Suzanne Latacz says her former landlord owes her a security deposit, but months later hasn't seen it.

Thursday's informational clinic moderated by Judge Judith Hawkins helped her out.

"We came out to see what we could find out and got some good advice," Latacz said.

"We left the apartment and did everything we were supposed to, but they wouldn't refund our money, so now were going to have to go to small claims and get it."

Eviction notices, court appearances and small claims were all discussed.

Through Florida law, Judge Hawkins says landlords have most power in a dispute.

"I took four pages of notes so yes very helpful," said Kristina Tchourioukanova, a property manager.

"I work for an owner, a property owner and I do all the paperwork."
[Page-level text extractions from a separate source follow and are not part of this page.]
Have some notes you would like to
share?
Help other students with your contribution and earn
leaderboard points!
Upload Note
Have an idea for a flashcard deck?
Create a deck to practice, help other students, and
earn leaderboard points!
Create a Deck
Landlords have to follow the right procedures:

- To evict a tenant, they must give them a proper three day notice, have the correct information filled out and bring all necessary paperwork to court.
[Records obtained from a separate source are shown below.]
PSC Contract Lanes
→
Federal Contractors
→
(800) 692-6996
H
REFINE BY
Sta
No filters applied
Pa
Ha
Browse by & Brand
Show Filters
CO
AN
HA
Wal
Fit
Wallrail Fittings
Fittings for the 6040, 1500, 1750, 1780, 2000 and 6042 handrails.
- They should also ask for a writ of possession after the eviction goes through.

"I feel a lot more confident with filing evictions now. I was kind of just like showing up to the clerk's office and being like here you go this is what I was given to give you, but now I can actually go with confidence and I can actually be like this is the right paperwork and I know it is so here you go," Tchourioukanova said.

If a tenant owes rent money, the landlord has to send them a notice of intent to hold on to a security deposit. Otherwise the tenant is owed that money back. The landlord can sue for it again along with the rent at a later date.